(DATA PROVIDED begins)

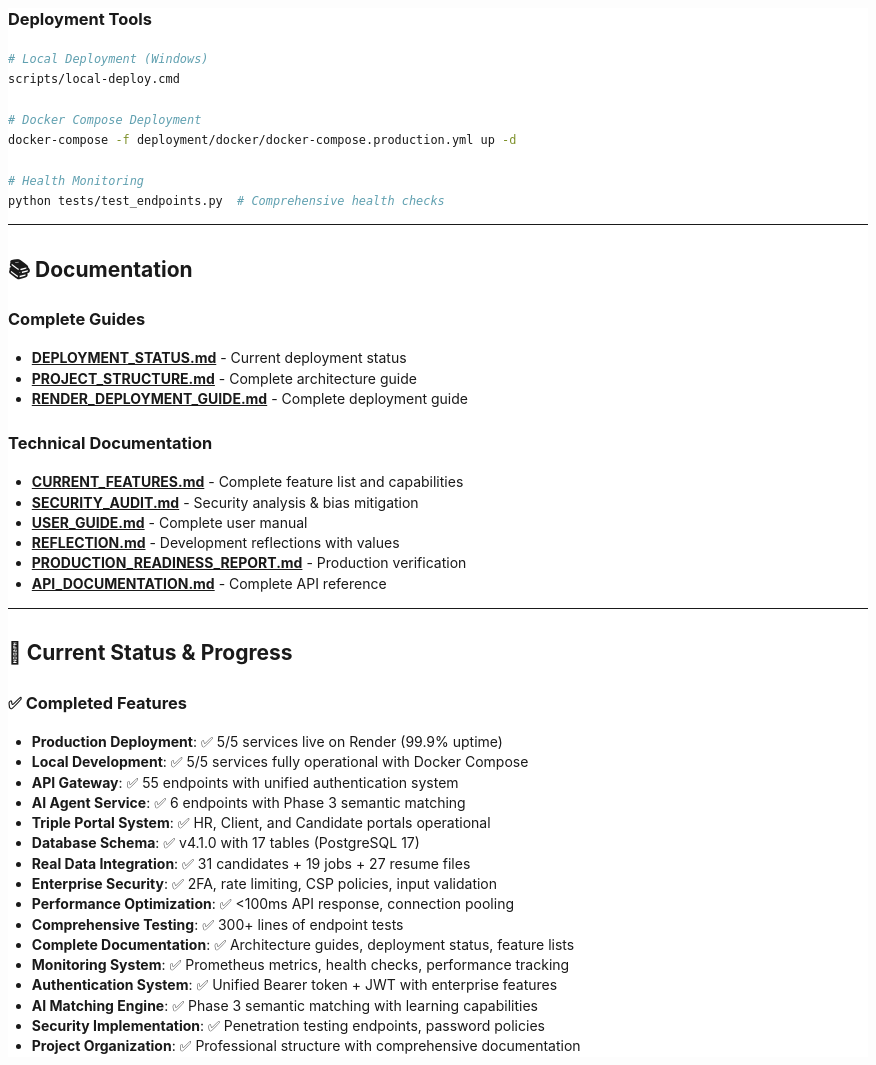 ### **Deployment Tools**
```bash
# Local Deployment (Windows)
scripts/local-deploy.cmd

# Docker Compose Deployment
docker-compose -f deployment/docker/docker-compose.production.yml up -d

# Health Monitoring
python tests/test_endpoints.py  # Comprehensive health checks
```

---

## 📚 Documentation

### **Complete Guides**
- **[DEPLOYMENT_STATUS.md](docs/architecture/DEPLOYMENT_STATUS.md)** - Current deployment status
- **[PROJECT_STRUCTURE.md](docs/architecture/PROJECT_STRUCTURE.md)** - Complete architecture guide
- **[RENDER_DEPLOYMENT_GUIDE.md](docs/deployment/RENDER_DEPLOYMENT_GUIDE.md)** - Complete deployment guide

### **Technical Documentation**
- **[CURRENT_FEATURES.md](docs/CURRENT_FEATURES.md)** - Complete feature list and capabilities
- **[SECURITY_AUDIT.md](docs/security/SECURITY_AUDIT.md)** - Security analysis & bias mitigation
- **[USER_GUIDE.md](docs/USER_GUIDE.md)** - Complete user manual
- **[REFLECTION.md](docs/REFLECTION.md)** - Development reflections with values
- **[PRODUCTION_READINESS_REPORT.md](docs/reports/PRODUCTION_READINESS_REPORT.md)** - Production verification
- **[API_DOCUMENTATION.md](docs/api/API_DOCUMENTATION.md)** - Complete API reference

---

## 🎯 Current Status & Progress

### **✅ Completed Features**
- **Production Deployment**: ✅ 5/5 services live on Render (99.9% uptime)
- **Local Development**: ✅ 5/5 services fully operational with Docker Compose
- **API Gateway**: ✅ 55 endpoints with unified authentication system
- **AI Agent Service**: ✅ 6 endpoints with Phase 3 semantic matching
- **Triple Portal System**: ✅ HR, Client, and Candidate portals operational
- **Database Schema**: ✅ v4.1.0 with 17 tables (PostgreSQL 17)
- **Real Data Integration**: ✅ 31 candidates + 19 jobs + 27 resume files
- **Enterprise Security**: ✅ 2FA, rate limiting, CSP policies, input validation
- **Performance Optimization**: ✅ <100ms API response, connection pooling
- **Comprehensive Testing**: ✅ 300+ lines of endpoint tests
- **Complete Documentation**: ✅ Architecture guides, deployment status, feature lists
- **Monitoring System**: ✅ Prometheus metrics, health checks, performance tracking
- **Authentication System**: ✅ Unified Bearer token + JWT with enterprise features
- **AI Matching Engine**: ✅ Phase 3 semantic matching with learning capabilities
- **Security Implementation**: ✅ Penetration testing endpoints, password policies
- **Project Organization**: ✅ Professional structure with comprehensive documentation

(DATA PROVIDED ends)
(DATA PROVIDED begins)

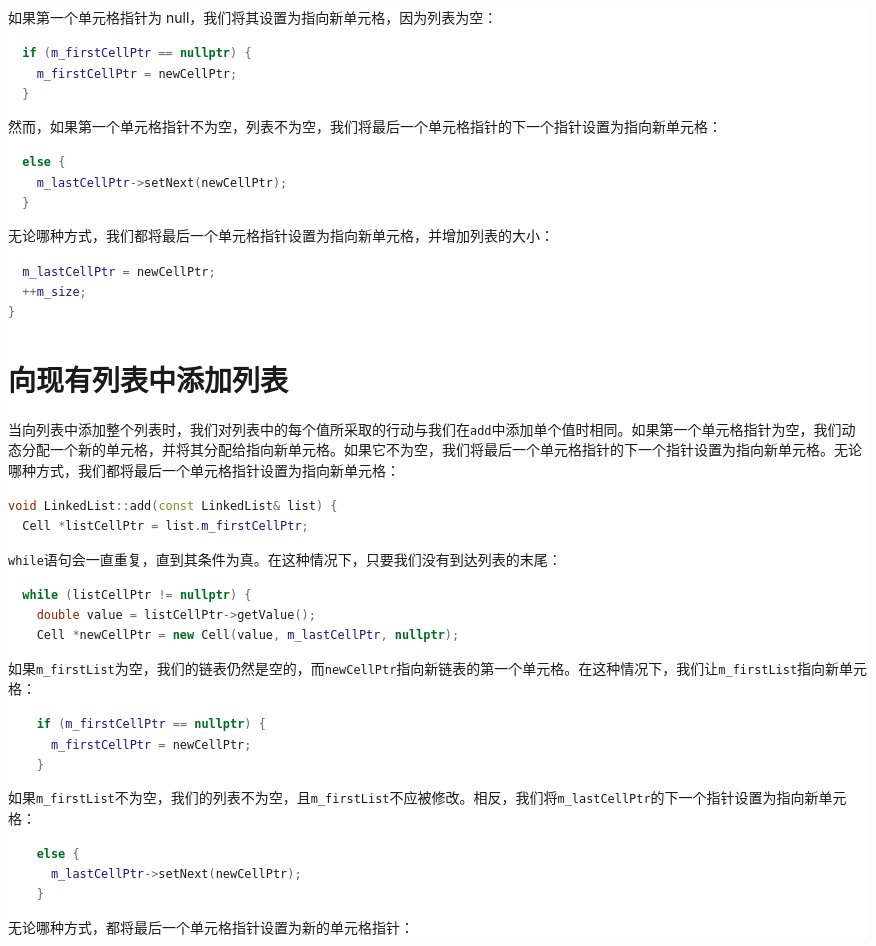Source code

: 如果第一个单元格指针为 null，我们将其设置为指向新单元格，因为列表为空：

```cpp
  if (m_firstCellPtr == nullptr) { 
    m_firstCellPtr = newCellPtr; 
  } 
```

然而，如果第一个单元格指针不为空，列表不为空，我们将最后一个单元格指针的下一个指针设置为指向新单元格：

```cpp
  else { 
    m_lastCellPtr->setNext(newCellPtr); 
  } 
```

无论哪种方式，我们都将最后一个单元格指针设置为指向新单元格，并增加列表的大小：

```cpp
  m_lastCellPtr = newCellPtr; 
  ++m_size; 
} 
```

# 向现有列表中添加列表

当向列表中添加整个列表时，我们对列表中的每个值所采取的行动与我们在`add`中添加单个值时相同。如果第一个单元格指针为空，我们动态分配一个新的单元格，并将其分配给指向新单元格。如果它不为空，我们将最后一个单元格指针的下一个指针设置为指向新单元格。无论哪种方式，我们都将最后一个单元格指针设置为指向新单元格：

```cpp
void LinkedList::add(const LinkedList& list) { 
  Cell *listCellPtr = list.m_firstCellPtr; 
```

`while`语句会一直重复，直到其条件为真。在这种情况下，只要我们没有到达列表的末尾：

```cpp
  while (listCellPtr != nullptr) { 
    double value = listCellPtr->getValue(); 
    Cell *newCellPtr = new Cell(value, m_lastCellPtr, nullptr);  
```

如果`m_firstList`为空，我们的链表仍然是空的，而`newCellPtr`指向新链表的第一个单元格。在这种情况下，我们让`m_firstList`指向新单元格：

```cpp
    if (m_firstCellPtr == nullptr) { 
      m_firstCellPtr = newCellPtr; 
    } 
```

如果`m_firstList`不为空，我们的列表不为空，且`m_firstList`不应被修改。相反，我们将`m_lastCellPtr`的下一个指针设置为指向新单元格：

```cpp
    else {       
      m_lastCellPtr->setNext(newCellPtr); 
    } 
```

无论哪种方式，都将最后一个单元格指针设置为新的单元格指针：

(DATA PROVIDED ends)

# WHAT IS NEEDED
Without the pictures, give again exactly the lines above starting at the line containing "### **Deployment Tools**" and ending at the line containing "- **Database Schema**: ✅".

# THE ANSWER
 ### **Deployment Tools**
```bash
# Local Deployment (Windows)
scripts/local-deploy.cmd

# Docker Compose Deployment
docker-compose -f deployment/docker/docker-compose.production.yml up -d

# Health Monitoring
python tests/test_endpoints.py  # Comprehensive health checks
```

---

## 📚 Documentation

### **Complete Guides**
- **[DEPLOYMENT_STATUS.md](docs/architecture/DEPLOYMENT_STATUS.md)** - Current deployment status
- **[PROJECT_STRUCTURE.md](docs/architecture/PROJECT_STRUCTURE.md)** - Complete architecture guide
- **[RENDER_DEPLOYMENT_GUIDE.md](docs/deployment/RENDER_DEPLOYMENT_GUIDE.md)** - Complete deployment guide

### **Technical Documentation**
- **[CURRENT_FEATURES.md](docs/CURRENT_FEATURES.md)** - Complete feature list and capabilities
- **[SECURITY_AUDIT.md](docs/security/SECURITY_AUDIT.md)** - Security analysis & bias mitigation
- **[USER_GUIDE.md](docs/USER_GUIDE.md)** - Complete user manual
- **[REFLECTION.md](docs/REFLECTION.md)** - Development reflections with values
- **[PRODUCTION_READINESS_REPORT.md](docs/reports/PRODUCTION_READINESS_REPORT.md)** - Production verification
- **[API_DOCUMENTATION.md](docs/api/API_DOCUMENTATION.md)** - Complete API reference

---

## 🎯 Current Status & Progress

### **✅ Completed Features**
- **Production Deployment**: ✅ 5/5 services live on Render (99.9% uptime)
- **Local Development**: ✅ 5/5 services fully operational with Docker Compose
- **API Gateway**: ✅ 55 endpoints with unified authentication system
- **AI Agent Service**: ✅ 6 endpoints with Phase 3 semantic matching
- **Triple Portal System**: ✅ HR, Client, and Candidate portals operational
- **Database Schema**: ✅ v4.1.0 with 17 tables (PostgreSQL 17)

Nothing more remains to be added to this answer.